On Friday, April 19, 2013, the suspects in the Boston Marathon Bombings were confronted in the East End of Watertown, MA. One suspect was killed during a shootout with the police while the other escaped. Later that day, Dzokhar Tsarnaev was found hiding in a boat and arrested. While millions of people watched these events unfold on TV, they had a special significance for me: the gunfight and the boat are located within three blocks of my parent’s house in the neighborhood I grew up in.
Watertown is, in many ways, very similar to Ballard. Founded in 1630 (the same year as Boston), it is a few miles away from Downtown Boston, yet it is its own distinct place with a proud history. Not too far away from where the gun battle took place is the grave of Joseph Coolidge, a Minuteman who died in the Battle of Lexington on April 19, 1775. Watertown also served as a temporary headquarters of the Revolutionary War forces during the Siege of Boston and markers commemorate the fact that Gen. George Washington himself once passed through there.
When my brother told me on Thursday night, April 18, that the suspects were having a shootout and throwing explosives at police going on blocks from where our parents still live, my blood froze. When it started, there was no indication of where the second suspect had gone, but our parents’ house was in the immediate area. International news crews were setting up their cameras in the middle of streets I had gone down thousands of times and showing scenes of hundreds of police descending upon the neighborhood to prepare their response. It was impossible to sleep; all I could do was watch the news coverage and exchange texts, phone calls and emails with family members, concerned friends, and my parents. My parents described how there were military vehicles parked on the street, including a Humvee with a machine gun turret was parked outside of their house.
I was on the phone with my father when there was a knock at the door. When my mother answered it, there were eight SWAT team members armed with machine guns on their porch who asked my parents if they could search their property. My parents were grateful they were protecting them and gave them permission. Thankfully the suspect was not there and had not left any explosives. Other people I know from my neighborhood had their whole houses searched.
The Boston Marathon Bombings were a horrific and senseless act of terrorism and I am glad that the authorities were able to quickly discover who the suspects were and were able to capture at least one of them alive. It saddens me to think of those who were killed, maimed and injured, either at the Marathon or in the days after, allegedly by these two. I am grateful for the efforts of the police in Watertown who kept my parents safe that day.

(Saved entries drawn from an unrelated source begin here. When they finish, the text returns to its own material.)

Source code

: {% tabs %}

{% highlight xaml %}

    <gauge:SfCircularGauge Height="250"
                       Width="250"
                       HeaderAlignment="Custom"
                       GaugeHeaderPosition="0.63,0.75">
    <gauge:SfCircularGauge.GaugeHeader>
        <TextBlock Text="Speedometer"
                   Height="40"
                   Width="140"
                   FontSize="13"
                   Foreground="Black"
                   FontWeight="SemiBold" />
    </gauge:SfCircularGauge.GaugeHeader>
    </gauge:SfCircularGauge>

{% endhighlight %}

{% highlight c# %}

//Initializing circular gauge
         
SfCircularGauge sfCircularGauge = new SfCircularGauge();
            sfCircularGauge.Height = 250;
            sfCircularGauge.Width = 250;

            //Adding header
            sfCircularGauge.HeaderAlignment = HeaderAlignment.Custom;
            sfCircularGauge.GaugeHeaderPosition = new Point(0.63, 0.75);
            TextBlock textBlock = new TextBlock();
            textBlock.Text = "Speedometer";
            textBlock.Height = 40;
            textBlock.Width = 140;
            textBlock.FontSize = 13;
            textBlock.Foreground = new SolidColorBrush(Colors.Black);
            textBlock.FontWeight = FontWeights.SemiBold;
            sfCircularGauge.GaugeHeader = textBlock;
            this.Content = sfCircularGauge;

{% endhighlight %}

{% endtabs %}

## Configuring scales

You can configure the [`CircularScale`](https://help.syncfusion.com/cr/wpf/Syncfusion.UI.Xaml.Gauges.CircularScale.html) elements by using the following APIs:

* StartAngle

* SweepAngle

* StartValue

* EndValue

That being said, I want to respectfully ask whether the Fourth Amendment rights of my parents, friends, and former neighbors were violated by the searches. After all these years of seeing such searches happening somewhere else, it happened in the neighborhood that I grew up in, to people that I love.
Imagine turning on the news and seeing hundreds of police and paramilitary vehicles on Market St and officers in SWAT gear conducting house-to-house searches on NW 60th St. Yes, the suspect was definitely in the area, but was the justification? Why was it permissible to not have search warrants in this particular instance? I certainly hope a situation like this never happens again, but it could, which is why the question should be asked now.

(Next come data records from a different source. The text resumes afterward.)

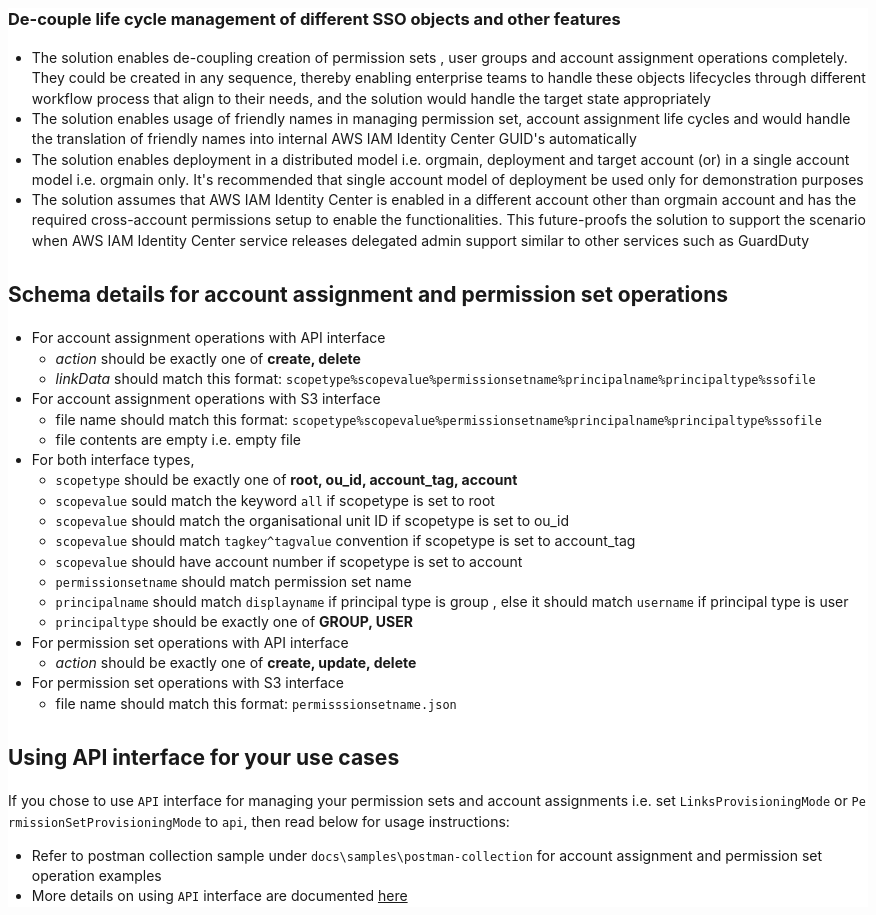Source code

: ### De-couple life cycle management of different SSO objects and other features

- The solution enables de-coupling creation of permission sets , user groups and account assignment operations completely. They could be created in any sequence, thereby enabling enterprise teams to handle these objects lifecycles through different workflow process that align to their needs, and the solution would handle the target state appropriately
- The solution enables usage of friendly names in managing permission set, account assignment life cycles and would handle the translation of friendly names into internal AWS IAM Identity Center GUID's automatically
- The solution enables deployment in a distributed model i.e. orgmain, deployment and target account (or) in a single account model i.e. orgmain only. It's recommended that single account model of deployment be used only for demonstration purposes
- The solution assumes that AWS IAM Identity Center is enabled in a different account other than orgmain account and has the required cross-account permissions setup to enable the functionalities. This future-proofs the solution to support the scenario when AWS IAM Identity Center service releases delegated admin support similar to other services such as GuardDuty

## Schema details for account assignment and permission set operations

- For account assignment operations with API interface
  - _action_ should be exactly one of **create, delete**
  - _linkData_ should match this format: `scopetype%scopevalue%permissionsetname%principalname%principaltype%ssofile`
- For account assignment operations with S3 interface
  - file name should match this format: `scopetype%scopevalue%permissionsetname%principalname%principaltype%ssofile`
  - file contents are empty i.e. empty file
- For both interface types,
  - `scopetype` should be exactly one of **root, ou_id, account_tag, account**
  - `scopevalue` sould match the keyword `all` if scopetype is set to root
  - `scopevalue` should match the organisational unit ID if scopetype is set to ou_id
  - `scopevalue` should match `tagkey^tagvalue` convention if scopetype is set to account_tag
  - `scopevalue` should have account number if scopetype is set to account
  - `permissionsetname` should match permission set name
  - `principalname` should match `displayname` if principal type is group , else it should match `username` if principal type is user
  - `principaltype` should be exactly one of **GROUP, USER**
- For permission set operations with API interface
  - _action_ should be exactly one of **create, update, delete**
- For permission set operations with S3 interface
  - file name should match this format: `permisssionsetname.json`

## Using API interface for your use cases

If you chose to use `API` interface for managing your permission sets and account assignments i.e. set `LinksProvisioningMode` or `PermissionSetProvisioningMode` to `api`, then read below for usage instructions:

- Refer to postman collection sample under `docs\samples\postman-collection` for account assignment and permission set operation examples
- More details on using `API` interface are documented [here](https://catalog.workshops.aws/ssoextensions/en-US/02-api)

We should ask these questions just as we should appreciate that Dzokhar Tsarnaev, the living suspect, will be tried in court as an American. Despite being accused of despicable crimes, Tsarnaev is an American citizen, and has a right to due process and a trial. Joseph Coolidge died on an April 19th 238 years ago so that the rights of all Americans would be protected. Let’s not let Joseph Coolidge’s sacrifice, nor those of the victims of the Boston Marathon Bombings or the lives of the officers who fell bringing them to justice be in vain.